DATA SHOWN:

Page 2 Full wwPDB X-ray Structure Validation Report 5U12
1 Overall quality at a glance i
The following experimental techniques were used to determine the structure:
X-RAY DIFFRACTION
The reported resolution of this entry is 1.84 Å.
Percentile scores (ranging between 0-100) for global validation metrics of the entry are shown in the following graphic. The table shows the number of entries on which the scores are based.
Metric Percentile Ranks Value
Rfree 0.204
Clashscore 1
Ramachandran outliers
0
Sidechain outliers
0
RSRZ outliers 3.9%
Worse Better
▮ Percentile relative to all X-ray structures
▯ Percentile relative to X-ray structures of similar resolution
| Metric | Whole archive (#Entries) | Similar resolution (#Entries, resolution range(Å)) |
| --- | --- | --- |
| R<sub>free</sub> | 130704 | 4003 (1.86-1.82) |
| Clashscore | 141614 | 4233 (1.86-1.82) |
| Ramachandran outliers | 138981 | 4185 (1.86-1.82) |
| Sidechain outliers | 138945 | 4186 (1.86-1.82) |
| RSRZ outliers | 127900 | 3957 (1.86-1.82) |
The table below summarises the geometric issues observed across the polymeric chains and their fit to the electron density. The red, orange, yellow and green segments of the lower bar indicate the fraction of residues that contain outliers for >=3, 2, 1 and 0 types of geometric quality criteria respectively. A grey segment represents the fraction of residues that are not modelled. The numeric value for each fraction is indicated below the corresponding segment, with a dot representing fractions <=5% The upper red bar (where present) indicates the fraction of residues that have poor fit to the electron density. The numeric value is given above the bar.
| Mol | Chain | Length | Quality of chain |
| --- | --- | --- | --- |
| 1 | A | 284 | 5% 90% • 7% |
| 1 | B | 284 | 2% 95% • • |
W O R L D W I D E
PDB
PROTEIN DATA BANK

WHAT THIS TASK INVOLVES: Reproduce, exactly as they stand in the data above, the lines from the one that holds "The reported resolution" to the one that holds "3957 (1.86-1.82) |", inclusive.

RESPONSE FOR THIS EXERCISE:
The reported resolution of this entry is 1.84 Å.
Percentile scores (ranging between 0-100) for global validation metrics of the entry are shown in the following graphic. The table shows the number of entries on which the scores are based.
Metric Percentile Ranks Value
Rfree 0.204
Clashscore 1
Ramachandran outliers
0
Sidechain outliers
0
RSRZ outliers 3.9%
Worse Better
▮ Percentile relative to all X-ray structures
▯ Percentile relative to X-ray structures of similar resolution
| Metric | Whole archive (#Entries) | Similar resolution (#Entries, resolution range(Å)) |
| --- | --- | --- |
| R<sub>free</sub> | 130704 | 4003 (1.86-1.82) |
| Clashscore | 141614 | 4233 (1.86-1.82) |
| Ramachandran outliers | 138981 | 4185 (1.86-1.82) |
| Sidechain outliers | 138945 | 4186 (1.86-1.82) |
| RSRZ outliers | 127900 | 3957 (1.86-1.82) |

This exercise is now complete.